Records from a data collection:
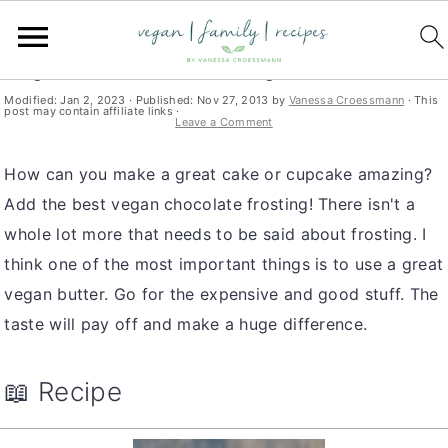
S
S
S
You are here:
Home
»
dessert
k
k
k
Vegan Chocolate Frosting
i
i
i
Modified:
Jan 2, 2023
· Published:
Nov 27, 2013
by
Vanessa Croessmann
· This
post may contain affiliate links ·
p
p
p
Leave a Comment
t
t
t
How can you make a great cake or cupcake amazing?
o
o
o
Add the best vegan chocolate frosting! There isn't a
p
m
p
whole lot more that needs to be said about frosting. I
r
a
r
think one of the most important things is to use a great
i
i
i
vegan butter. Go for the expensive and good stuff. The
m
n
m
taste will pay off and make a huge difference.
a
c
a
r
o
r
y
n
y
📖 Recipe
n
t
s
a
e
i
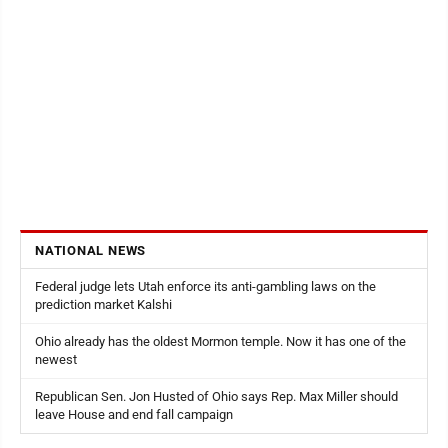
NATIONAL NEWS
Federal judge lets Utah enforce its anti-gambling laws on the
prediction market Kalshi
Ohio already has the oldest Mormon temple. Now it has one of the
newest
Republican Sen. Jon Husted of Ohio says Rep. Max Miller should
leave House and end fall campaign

### EXERCISE DIRECTIONS
Copy out every line of text from the records above with nothing changed, and leave the pictures out of your answer.

### FINISHED TASK
S
S
S
You are here:
Home
»
dessert
k
k
k
Vegan Chocolate Frosting
i
i
i
Modified:
Jan 2, 2023
· Published:
Nov 27, 2013
by
Vanessa Croessmann
· This
post may contain affiliate links ·
p
p
p
Leave a Comment
t
t
t
How can you make a great cake or cupcake amazing?
o
o
o
Add the best vegan chocolate frosting! There isn't a
p
m
p
whole lot more that needs to be said about frosting. I
r
a
r
think one of the most important things is to use a great
i
i
i
vegan butter. Go for the expensive and good stuff. The
m
n
m
taste will pay off and make a huge difference.
a
c
a
r
o
r
y
n
y
📖 Recipe
n
t
s
a
e
i
NATIONAL NEWS
Federal judge lets Utah enforce its anti-gambling laws on the
prediction market Kalshi
Ohio already has the oldest Mormon temple. Now it has one of the
newest
Republican Sen. Jon Husted of Ohio says Rep. Max Miller should
leave House and end fall campaign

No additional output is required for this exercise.